With the change to Daylight Savings Time the other day I tried to update the time on my watch by “springing forward” and realized that the battery in it had died. I had decided beforehand to give it away when the time came to replace the battery so that is what I did and I am thoroughly enjoying being untethered from a timepiece, some version of which I have worn since I learned to tell time as a youngster.

Meanwhile, I am reminded of the story from Gulliver’s Travels when the Lilliputians question if Gulliver’s watch is his god because he is manacled to it at the wrist and he consults it so much. Of course, we can do without a watch much easier nowadays, what with our smartphones and other electronic devices conveniently at hand to tell us the time. But there is something beyond mere symbolism to me in the act of literally loosing oneself from its grip.

It was actually my wife who first dispensed with wearing a watch last year after returning from a particularly relaxing vacation and enjoying the feeling of not watching time. She wound up giving it to my mother, who needed a new watch herself and was more than happy to take it off her hands. As for me, I was only wearing my watch as a fashion accessory on the rare occasion when I dressed up some, such as at church, so I looked forward to quitting it altogether and I am not looking back.

Ode to Love

With today being Valentines Day I thought I’d write an ode to my beautiful, young wife of nearly 24 years, Linda. As I have contemplated many times lately, a minimalist journey such as the one I am traveling requires a truly special companion, and that describes my wife in spades, or hearts, as the case is.

While Linda and I have always strived to live a simple life together, the latest iteration of what that looks like for us could easily frighten others more faint of heart. Suffice to say that I would not have dared to try selling our house in a down market without my wife’s consent, yet she was not only on board but also in total agreement with the details of the move, resulting in a timely and profitable sale.

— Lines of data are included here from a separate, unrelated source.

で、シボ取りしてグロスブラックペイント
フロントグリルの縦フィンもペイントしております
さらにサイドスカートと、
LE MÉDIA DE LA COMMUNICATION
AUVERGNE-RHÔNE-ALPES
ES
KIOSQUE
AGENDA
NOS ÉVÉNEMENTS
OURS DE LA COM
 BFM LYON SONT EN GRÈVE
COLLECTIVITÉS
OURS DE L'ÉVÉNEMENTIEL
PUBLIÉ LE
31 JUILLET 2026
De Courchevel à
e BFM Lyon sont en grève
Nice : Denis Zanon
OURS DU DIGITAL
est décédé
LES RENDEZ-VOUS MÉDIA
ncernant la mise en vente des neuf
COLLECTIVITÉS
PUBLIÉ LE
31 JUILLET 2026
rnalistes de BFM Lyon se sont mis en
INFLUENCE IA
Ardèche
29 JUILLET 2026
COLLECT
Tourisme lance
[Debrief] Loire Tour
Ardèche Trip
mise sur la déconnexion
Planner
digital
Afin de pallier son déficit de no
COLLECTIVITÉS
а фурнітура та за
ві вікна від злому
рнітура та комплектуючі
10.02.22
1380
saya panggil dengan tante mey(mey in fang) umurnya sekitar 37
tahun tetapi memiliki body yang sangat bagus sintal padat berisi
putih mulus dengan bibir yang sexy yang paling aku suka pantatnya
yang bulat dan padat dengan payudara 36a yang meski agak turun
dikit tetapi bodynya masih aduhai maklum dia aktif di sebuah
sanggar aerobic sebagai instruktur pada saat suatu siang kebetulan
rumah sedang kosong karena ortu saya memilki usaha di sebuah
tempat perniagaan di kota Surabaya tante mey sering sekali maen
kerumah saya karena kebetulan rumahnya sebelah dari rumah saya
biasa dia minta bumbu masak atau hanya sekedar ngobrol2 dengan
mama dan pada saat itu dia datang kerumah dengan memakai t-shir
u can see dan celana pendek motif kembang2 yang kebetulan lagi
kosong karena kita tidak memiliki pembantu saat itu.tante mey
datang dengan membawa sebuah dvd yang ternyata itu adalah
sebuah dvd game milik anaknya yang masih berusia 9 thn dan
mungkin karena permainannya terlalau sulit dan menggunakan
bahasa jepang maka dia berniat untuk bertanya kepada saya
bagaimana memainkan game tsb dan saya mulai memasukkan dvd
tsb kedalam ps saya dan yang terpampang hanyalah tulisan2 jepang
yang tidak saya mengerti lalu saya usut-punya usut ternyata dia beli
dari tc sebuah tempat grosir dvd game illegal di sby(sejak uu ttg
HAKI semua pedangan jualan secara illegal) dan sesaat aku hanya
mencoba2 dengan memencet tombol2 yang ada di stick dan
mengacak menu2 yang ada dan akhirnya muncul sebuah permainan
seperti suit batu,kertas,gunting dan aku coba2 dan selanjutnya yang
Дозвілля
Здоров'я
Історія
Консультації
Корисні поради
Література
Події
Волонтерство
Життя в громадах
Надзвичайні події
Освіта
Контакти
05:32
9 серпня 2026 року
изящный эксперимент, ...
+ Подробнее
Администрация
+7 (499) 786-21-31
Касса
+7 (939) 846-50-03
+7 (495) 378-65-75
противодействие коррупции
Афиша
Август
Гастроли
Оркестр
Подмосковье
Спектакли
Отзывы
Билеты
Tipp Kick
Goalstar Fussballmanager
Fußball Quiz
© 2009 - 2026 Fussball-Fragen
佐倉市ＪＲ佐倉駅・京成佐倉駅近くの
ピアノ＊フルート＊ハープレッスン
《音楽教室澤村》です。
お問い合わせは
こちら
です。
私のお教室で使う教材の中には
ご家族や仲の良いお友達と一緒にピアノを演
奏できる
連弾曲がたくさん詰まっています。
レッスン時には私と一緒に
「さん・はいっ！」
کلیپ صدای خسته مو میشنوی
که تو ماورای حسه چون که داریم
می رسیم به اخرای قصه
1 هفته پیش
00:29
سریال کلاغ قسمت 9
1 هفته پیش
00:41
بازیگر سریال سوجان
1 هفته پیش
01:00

It was nine months ago today that we moved from the house we had built and called home for twelve years in order to enjoy our present lifestyle of liquidity and mobility. And I am pleased and proud to say that Linda has been as supportive and participative in making our moves successful as one could possibly hope.

During our time of sabbatical here on Nantucket, Linda is volunteering at the local shelter for abused women and continuing her daily practice of making a difference in the lives of people she comes in contact with. On the home front, she lovingly strives to keep our lives here in close quarters growing together rather than apart and we are experiencing just that.

As I try to remind her regularly, Linda is even more beautiful to me than the day we married and I truly love her more with each passing day. Yet the highest compliment I can bestow upon her is to quote the wise proverbial saying: “There are many good women, but you are the best!”